“In accordance with section 4 of the Law, an administrative sanction of the Ombudsman is permitted in relation to breaches of the Administrative Code when sanctioned by the Saeima. The Ombudsman advises that the Constitution provides that the Saiema may sit if at least half (50) of the members participate therein and that a decision may be taken by an absolute majority vote of the members present at the sitting. As a result, the SCA understands that a decision to administratively sanction the Ombudsman could be undertaken with the support of only 26 members of the Saeima.
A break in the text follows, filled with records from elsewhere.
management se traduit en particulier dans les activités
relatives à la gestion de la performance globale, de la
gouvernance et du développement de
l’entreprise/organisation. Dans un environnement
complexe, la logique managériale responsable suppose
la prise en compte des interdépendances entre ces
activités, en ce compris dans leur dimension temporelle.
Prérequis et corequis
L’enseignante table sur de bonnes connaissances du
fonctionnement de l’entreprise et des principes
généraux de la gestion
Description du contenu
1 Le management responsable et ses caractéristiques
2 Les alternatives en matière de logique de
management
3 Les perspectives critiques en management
External parties may seek to influence the independent operation of a NHRI by initiating, or by threatening to initiate, legal proceedings against a member. For this reason, NHRI legislation should include provisions to protect members from legal liability for acts undertaken in good faith in their official capacity. Such a provision promotes:

  • security of tenure;
  • the NHRI’s ability to engage in critical analysis and commentary on human rights issues free from interference;
  • the independence of the senior leadership; and
  • public confidence in the NHRI.

The SCA recognizes that no office holder should be beyond the reach of the law and thus, in certain circumstances, such as corruption, it may be necessary to lift immunity. However, the authority to do so should not be exercised by an individual, but rather by an appropriately constituted body such as the superior court or by a special majority of parliament. It is recommended that the law clearly establishes the grounds, and a clear and transparent process, by which the functional immunity of the decision-making body may be lifted.”